In Life Technologies v. Promega, the Supreme Court held that the supply of a single component of a multicomponent invention for combination abroad does not give rise to liability under 35 U.S.C. § 271(f)(1) because the phrase “substantial portion” in that provision refers to a quantitative measurement, and a single component cannot constitute a “substantial portion” under the statute.
Life Technologies licensed from Promega rights to practice patent claims directed to kits for genetic testing in certain fields of use worldwide. Life Technologies manufactured one component of the kit, the Taq polymerase enzyme, in the United States, and shipped it to the United Kingdom. The Taq polymerase was then assembled with the four other components of the kit, which had been manufactured in the UK. When Life Technologies sold kits outside the licensed fields of use, Promega sued under §271(f)(1) of the Patent Act, which prohibits the supply from the United States of “all or a substantial portion of the components of a patented invention” for combination abroad. While a jury returned a verdict of infringement, the District Court entered judgment as a matter of law in favor of Life Technologies. The Federal Circuit reversed, holding that a single important component could constitute a “substantial portion” of the components of an invention under §271(f)(1), and found the Taq polymerase to be such a component. Life Technologies appealed, and the Supreme Court granted certiorari.

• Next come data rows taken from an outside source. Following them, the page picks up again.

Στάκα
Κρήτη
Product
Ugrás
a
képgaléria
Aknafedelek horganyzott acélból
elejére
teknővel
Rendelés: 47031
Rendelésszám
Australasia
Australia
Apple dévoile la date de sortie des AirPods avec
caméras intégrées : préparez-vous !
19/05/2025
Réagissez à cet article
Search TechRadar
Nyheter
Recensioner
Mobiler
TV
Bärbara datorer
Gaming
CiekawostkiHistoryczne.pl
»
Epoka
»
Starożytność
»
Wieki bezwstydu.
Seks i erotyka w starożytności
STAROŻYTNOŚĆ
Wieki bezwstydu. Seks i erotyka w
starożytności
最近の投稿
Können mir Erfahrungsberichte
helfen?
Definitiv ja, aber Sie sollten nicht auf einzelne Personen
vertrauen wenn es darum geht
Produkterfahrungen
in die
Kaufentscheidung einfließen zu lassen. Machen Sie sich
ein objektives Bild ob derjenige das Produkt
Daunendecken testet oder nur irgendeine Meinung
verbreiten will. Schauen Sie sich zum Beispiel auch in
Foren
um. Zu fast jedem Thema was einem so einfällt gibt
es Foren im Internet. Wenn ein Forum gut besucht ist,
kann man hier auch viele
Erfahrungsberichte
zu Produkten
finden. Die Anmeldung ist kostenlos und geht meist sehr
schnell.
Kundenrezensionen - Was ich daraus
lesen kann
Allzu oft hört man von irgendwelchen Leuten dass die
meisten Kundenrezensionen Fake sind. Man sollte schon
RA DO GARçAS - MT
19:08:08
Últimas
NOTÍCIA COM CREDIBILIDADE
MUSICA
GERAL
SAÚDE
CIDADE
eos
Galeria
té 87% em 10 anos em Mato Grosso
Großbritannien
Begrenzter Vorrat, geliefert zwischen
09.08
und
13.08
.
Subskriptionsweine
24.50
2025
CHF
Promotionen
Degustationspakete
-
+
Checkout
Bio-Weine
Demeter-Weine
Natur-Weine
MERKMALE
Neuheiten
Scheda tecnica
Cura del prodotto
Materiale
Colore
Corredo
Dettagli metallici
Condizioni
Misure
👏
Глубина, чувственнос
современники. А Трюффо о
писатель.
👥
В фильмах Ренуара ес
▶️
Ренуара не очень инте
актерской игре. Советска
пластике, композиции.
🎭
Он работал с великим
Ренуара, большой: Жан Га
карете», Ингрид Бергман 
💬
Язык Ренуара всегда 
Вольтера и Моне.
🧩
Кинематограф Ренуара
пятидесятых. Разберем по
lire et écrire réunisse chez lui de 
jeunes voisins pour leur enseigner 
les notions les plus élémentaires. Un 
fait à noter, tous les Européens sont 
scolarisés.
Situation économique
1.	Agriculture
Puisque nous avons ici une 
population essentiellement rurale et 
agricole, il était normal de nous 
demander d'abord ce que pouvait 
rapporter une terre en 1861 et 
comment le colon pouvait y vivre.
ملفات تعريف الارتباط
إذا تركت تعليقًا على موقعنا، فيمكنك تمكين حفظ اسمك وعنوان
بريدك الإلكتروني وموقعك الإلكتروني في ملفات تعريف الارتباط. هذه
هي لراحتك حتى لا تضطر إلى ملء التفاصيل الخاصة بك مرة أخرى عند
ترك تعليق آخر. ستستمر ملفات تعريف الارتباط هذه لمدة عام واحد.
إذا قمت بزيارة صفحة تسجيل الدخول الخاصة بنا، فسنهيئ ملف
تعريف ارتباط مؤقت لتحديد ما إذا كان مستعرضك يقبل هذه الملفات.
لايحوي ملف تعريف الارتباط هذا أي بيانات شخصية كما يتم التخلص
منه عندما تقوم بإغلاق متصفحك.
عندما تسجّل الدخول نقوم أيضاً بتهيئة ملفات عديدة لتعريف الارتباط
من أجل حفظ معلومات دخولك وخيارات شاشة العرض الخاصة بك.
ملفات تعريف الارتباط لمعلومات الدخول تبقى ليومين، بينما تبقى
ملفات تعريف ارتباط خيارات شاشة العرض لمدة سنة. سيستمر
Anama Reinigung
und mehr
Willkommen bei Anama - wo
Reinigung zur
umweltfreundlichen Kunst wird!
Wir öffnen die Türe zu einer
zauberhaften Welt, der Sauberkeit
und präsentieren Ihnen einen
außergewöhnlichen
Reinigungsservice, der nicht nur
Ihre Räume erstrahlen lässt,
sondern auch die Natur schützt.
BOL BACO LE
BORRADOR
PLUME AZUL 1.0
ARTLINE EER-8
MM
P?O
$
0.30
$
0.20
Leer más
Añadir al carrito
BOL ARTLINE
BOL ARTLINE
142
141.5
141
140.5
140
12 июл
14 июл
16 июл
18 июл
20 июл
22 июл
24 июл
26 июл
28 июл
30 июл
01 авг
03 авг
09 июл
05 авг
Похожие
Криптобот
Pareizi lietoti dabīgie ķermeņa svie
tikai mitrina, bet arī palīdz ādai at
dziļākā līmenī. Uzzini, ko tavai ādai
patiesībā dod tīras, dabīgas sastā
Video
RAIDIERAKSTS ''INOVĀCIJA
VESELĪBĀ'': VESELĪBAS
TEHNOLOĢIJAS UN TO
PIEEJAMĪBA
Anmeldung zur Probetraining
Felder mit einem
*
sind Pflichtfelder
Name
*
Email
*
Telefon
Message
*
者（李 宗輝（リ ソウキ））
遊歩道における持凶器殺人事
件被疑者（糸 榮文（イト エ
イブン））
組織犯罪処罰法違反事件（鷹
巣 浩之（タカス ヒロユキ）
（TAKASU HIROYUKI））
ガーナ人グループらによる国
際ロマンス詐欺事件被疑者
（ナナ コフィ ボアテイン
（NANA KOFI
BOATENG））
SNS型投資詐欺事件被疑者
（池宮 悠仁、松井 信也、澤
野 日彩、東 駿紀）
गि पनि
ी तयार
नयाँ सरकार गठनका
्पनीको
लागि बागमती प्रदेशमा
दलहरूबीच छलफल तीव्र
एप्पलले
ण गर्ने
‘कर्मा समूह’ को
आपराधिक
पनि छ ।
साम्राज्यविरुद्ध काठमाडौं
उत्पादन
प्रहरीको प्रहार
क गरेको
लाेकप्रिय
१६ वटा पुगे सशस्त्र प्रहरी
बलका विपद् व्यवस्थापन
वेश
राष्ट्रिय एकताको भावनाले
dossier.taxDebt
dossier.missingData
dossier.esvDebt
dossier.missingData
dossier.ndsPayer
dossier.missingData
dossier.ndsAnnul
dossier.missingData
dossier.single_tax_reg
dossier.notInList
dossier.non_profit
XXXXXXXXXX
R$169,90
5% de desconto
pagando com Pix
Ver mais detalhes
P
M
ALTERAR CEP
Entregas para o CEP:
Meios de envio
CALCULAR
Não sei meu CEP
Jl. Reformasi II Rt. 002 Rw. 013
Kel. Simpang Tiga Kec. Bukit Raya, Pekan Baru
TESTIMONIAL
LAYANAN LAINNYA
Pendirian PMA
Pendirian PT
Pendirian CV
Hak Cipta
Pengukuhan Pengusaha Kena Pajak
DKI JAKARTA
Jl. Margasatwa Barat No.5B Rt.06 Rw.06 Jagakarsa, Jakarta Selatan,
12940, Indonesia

The Court found that the reference to a “substantial portion” in §271(f)(1) referred to a quantitative measurement rather than a qualitative one. The context of the statute points to a quantitative meaning of the term “substantial,” in part because the neighboring words “all” and “portion” convey a quantitative meaning. Additionally, a qualitative reading would render the modifying phrase “of the components” unnecessary. The Court further found that a single component could not constitute a “substantial portion” for the purpose of triggering §271(f)(1) liability. The Court contrasted the plural use of “components” in §271(f)(1) with §271(f)(2), which permits liability for overseas supply of “any component of a patented invention that is especially made or especially adapted for use in the invention” from the United States. Reading §271(f)(1) to cover a single component would “leave little room for §271(f)(2),” which refers in the singular to “any component.” The Court thus reversed and remanded to the Federal Circuit.